**Task data:**
Segment Open

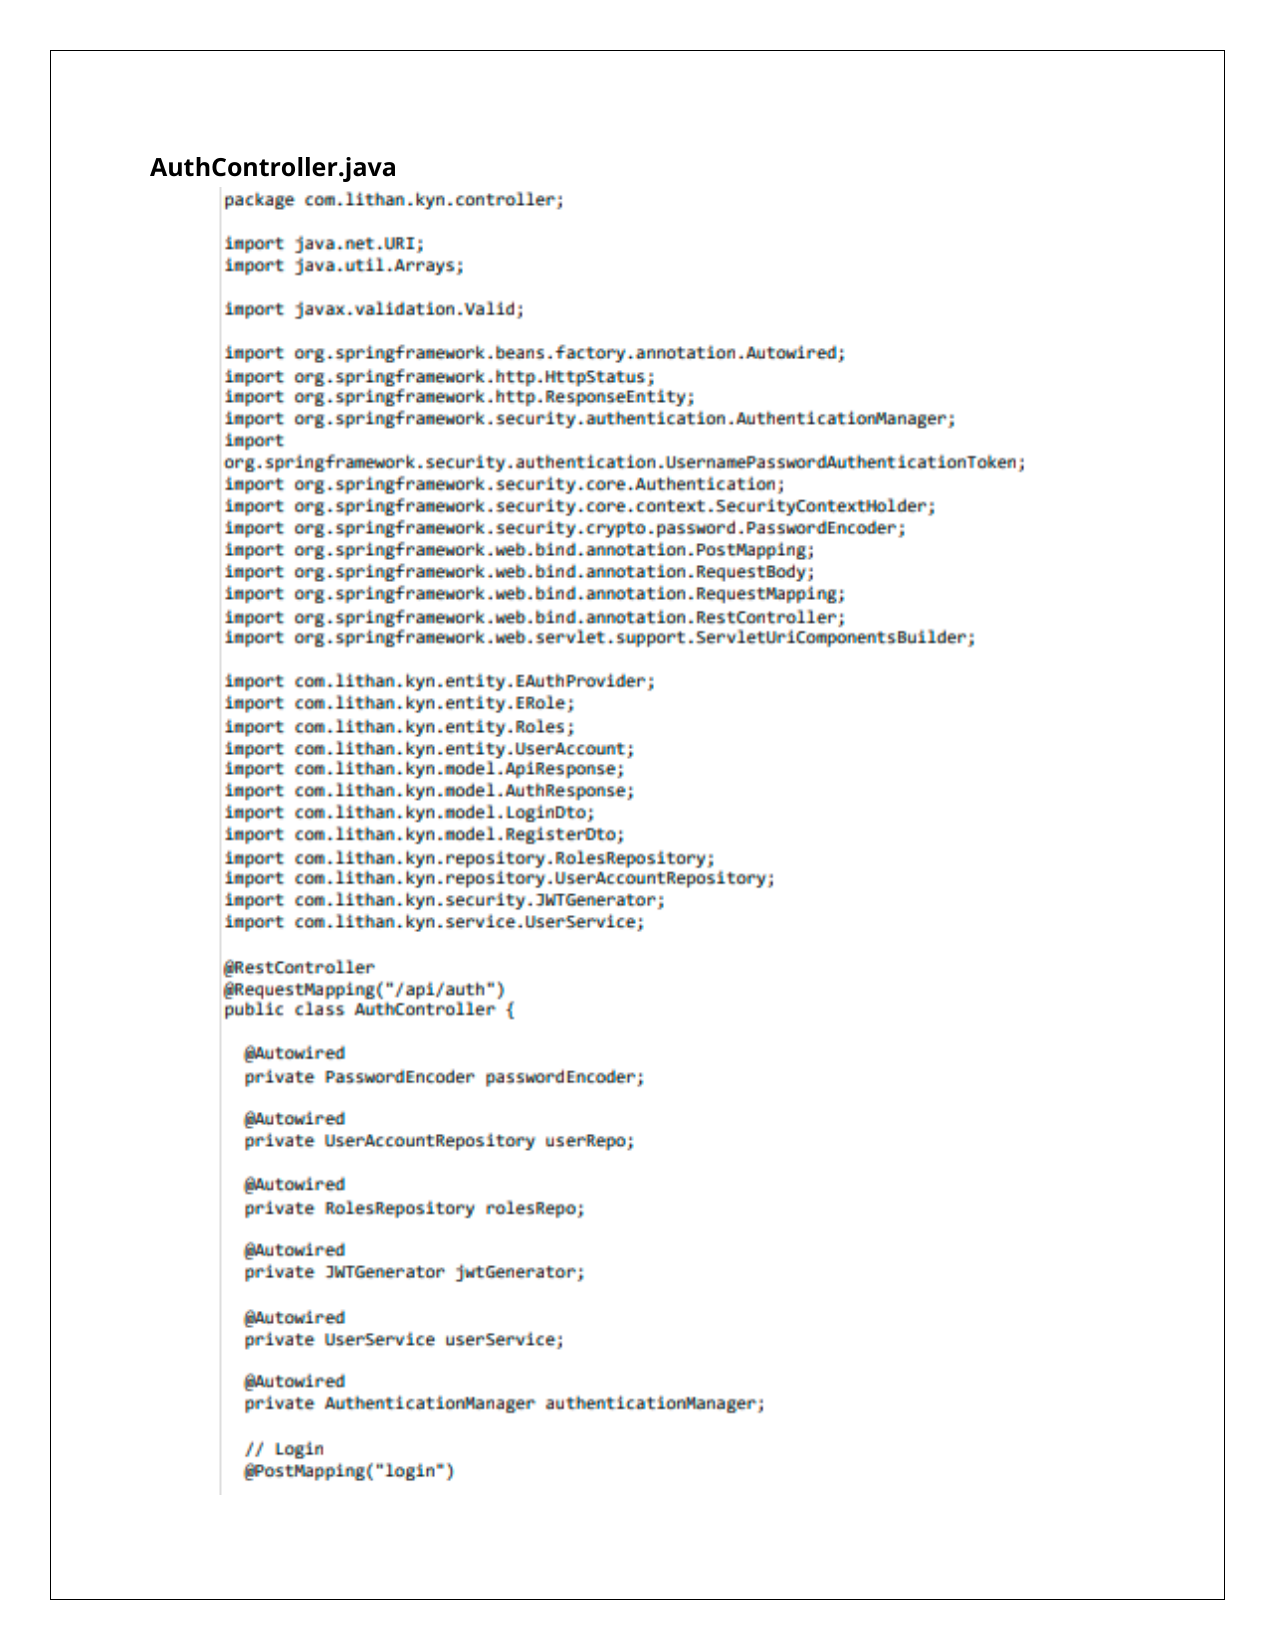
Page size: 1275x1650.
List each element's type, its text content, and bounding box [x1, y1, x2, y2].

picture [218, 187, 1048, 1495]
text AuthController.java [150, 150, 1125, 184]
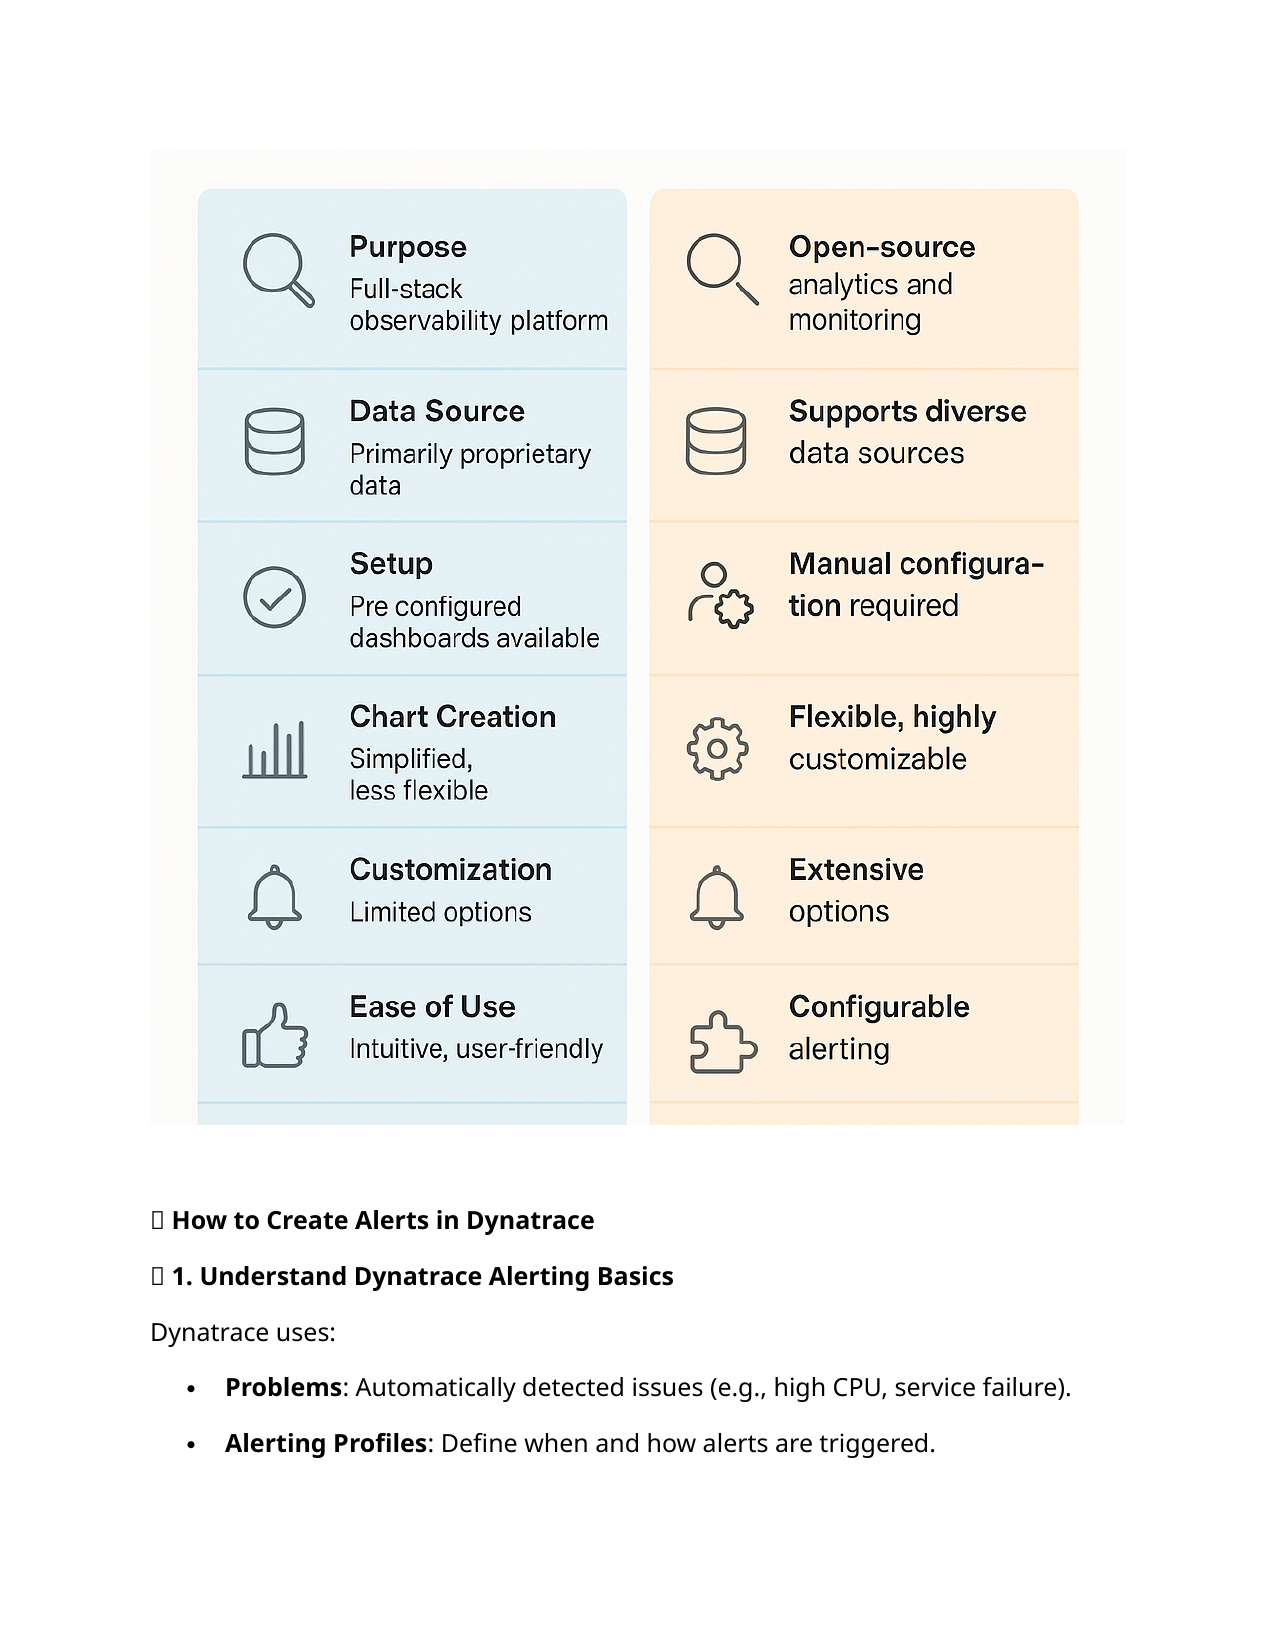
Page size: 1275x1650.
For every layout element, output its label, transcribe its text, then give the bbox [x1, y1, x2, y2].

list Alerting Profiles: Define when and how alerts are triggered. [187, 1426, 1125, 1460]
text ✅ 1. Understand Dynatrace Alerting Basics [150, 1258, 1125, 1292]
list Problems: Automatically detected issues (e.g., high CPU, service failure). [187, 1370, 1125, 1404]
picture [150, 150, 1125, 1125]
text 🚨 How to Create Alerts in Dynatrace [150, 1203, 1125, 1237]
text Dynatrace uses: [150, 1314, 1125, 1348]
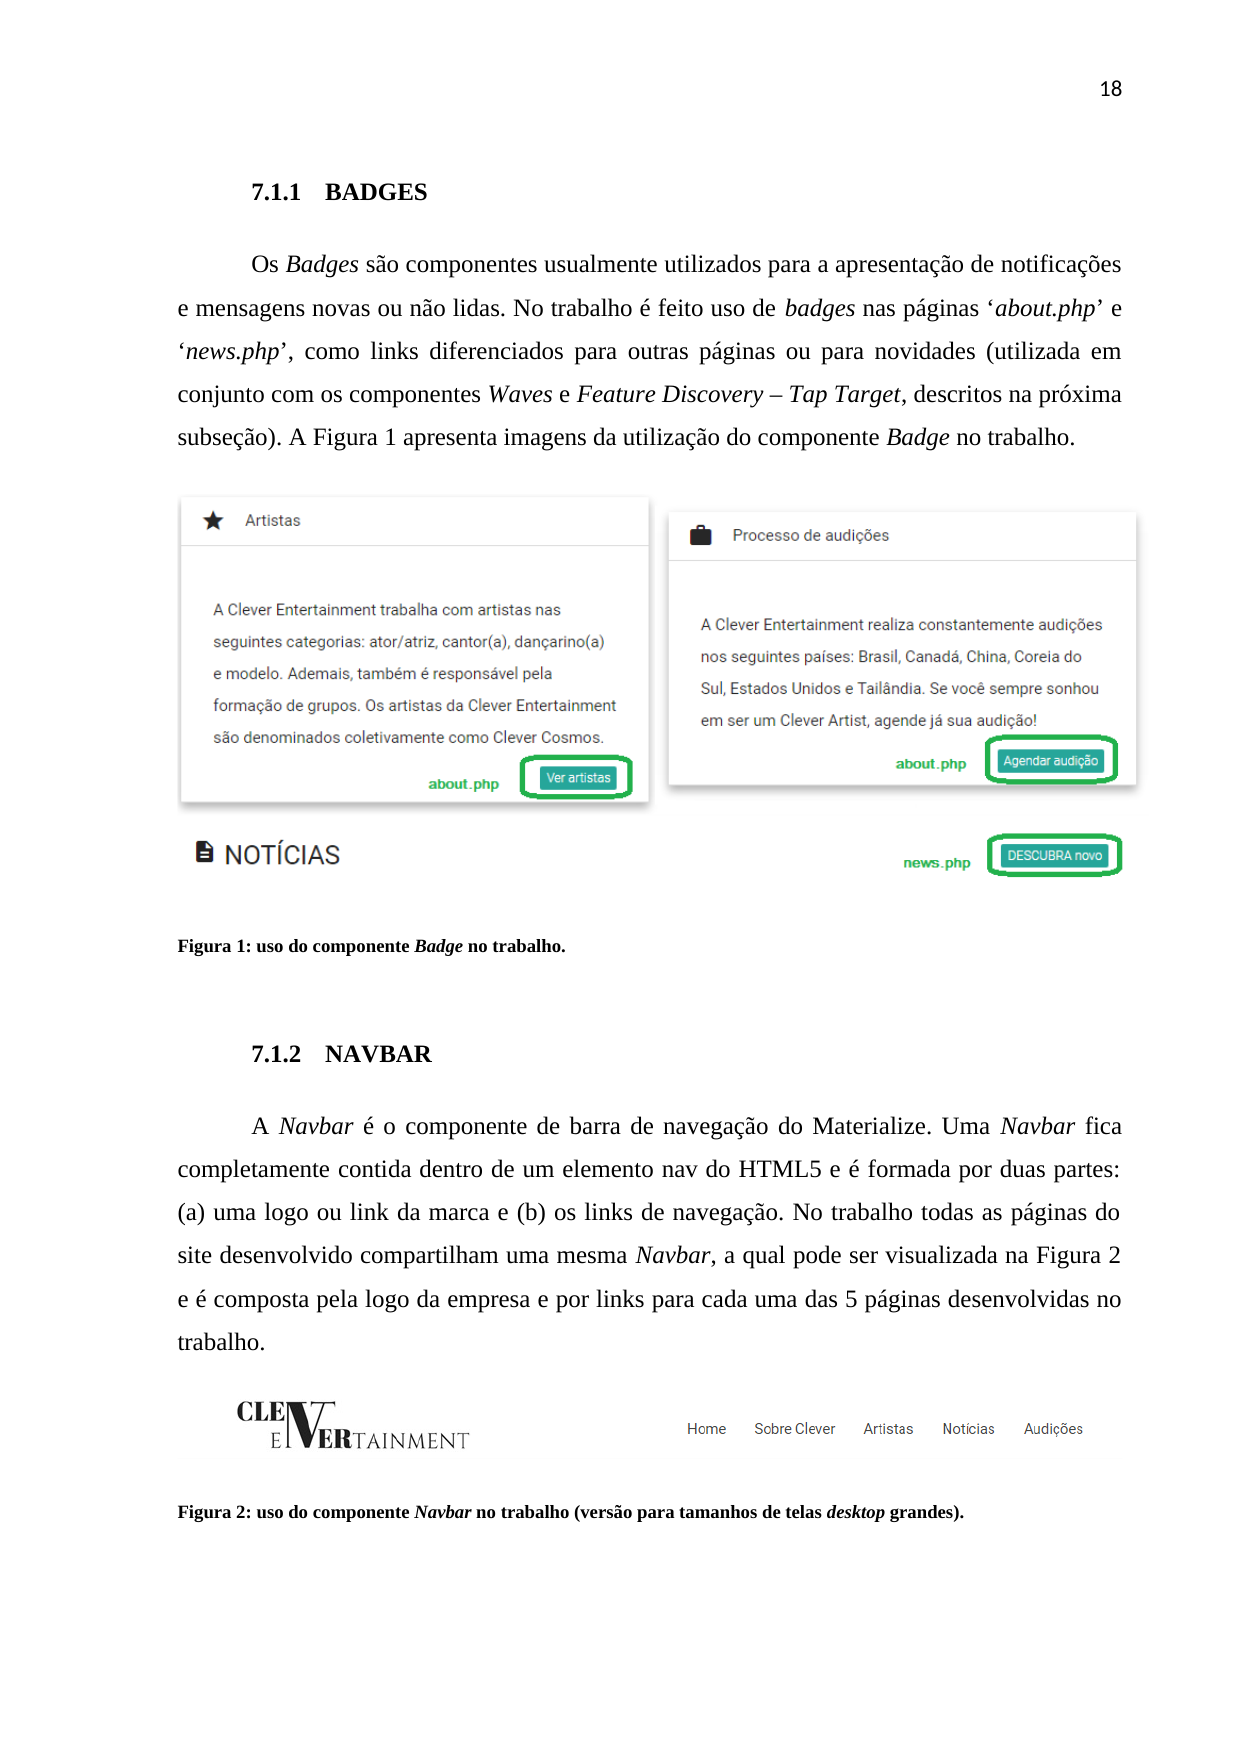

Segment Closed

**Written task:** Please print the material exactly as given above, omitting the pictures.

**Response for this exercise:**
Page size: 1275x1650.
List each element's type, its text content, and bounding box [x1, y1, x2, y2].

picture [218, 187, 1048, 1495]
text AuthController.java [150, 150, 1125, 184]
Page size: 1275x1650.
For every layout element, output its label, transcribe its text, then give the bbox [x1, y1, x2, y2].

list Alerting Profiles: Define when and how alerts are triggered. [187, 1426, 1125, 1460]
text ✅ 1. Understand Dynatrace Alerting Basics [150, 1258, 1125, 1292]
list Problems: Automatically detected issues (e.g., high CPU, service failure). [187, 1370, 1125, 1404]
picture [150, 150, 1125, 1125]
text 🚨 How to Create Alerts in Dynatrace [150, 1203, 1125, 1237]
text Dynatrace uses: [150, 1314, 1125, 1348]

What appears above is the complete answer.